We mentioned a while back that Hyundai, known primarily on these shores for affordable cars and SUVs, is planning to expand its rest-of-the-world selection of heavy trucks to include a rig running on electric power only. It’s not the only company looking to offer a more environmentally friendly way of making bulk deliveries in congested cities with issues concerning breathable air. Here’s some evidence that Hyundai’s not alone in viewing clean trucks as a growth market. Volta Trucks is a Swedish startup, which also maintains facilities in the United Kingdom, that’s preparing to launch a big rig running exclusively on electrons.

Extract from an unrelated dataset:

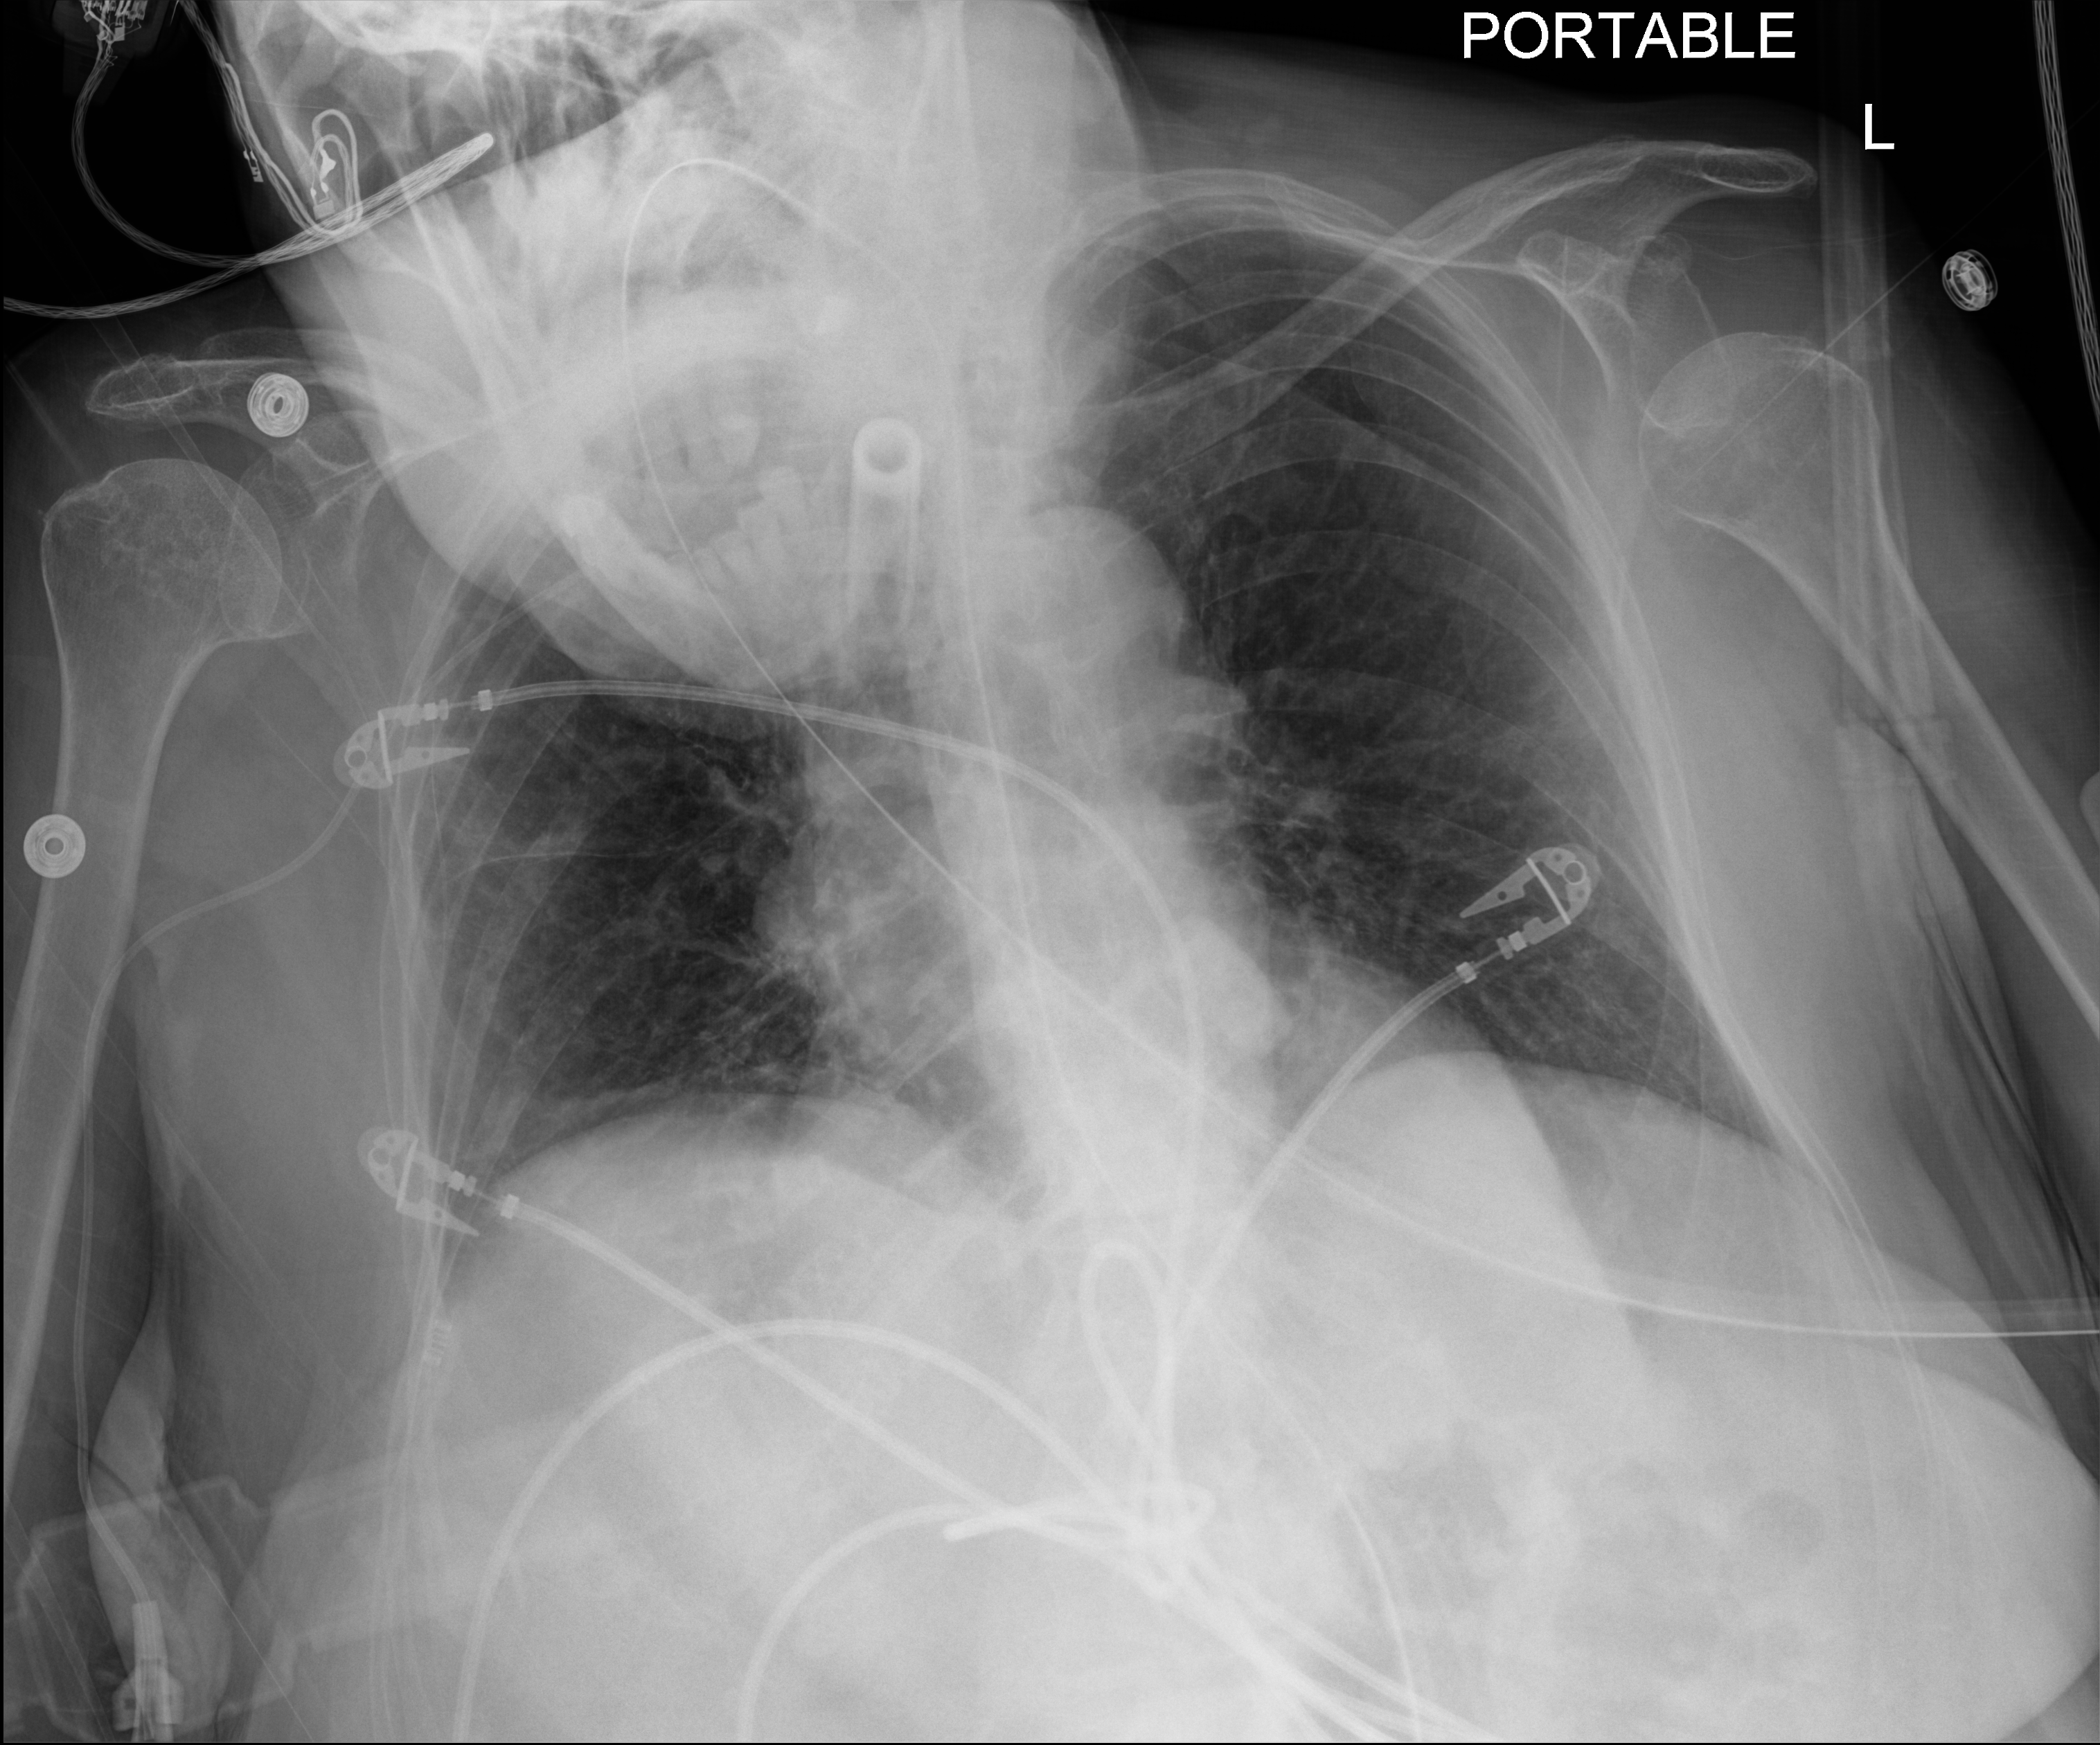
Bedside chest radiograph (digital radiography). Female patient hospitalised with COVID-19, age 75–90 years.
Admission-level facts for this patient (not findings on this image; timing relative to this image not recorded):
- chronic kidney disease (admission record): yes
- mechanically ventilated during this hospital stay: yes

The truck you see above is the Volta Zero, which the manufacturer describes as the first purpose-built all-electric commercial vehicle designed for high-payload freight and parcel delivery in urban environments. Under development since 2017, the Volta Zero will have a capacity of 16 tons, a full-electric range of up to 125 miles per charge, and is said to be able to eliminate and estimated 125,000 tons of carbon dioxide emissions by 2025. An initial prototype is now under construction in anticipation of a formal rollout early next month. The designers say the adoption of electric motors and batteries by the Volta Zero, instead of the normal diesel engine and transmission, has an unanticipated side benefit that relates to traffic safety. Look at the photo. Jettisoning the diesel freed up the room for the driver to be moved to a central seating position in the cab that’s much lower to the ground, and other vehicles, than the lofty perch in other trucks. The enormous expanse of windshield glass allows the driver 220 degrees of visibility, greatly reducing potential blind spots. Among Volta’s technical partners are racing suppliers including Magtec and Prodrive, the latter of which has designed and built sports endurance race cars for Aston Martin and World Rally Championship cars for Subaru. Volta Zero deliveries to evaluation customers are set to commence in early 2021.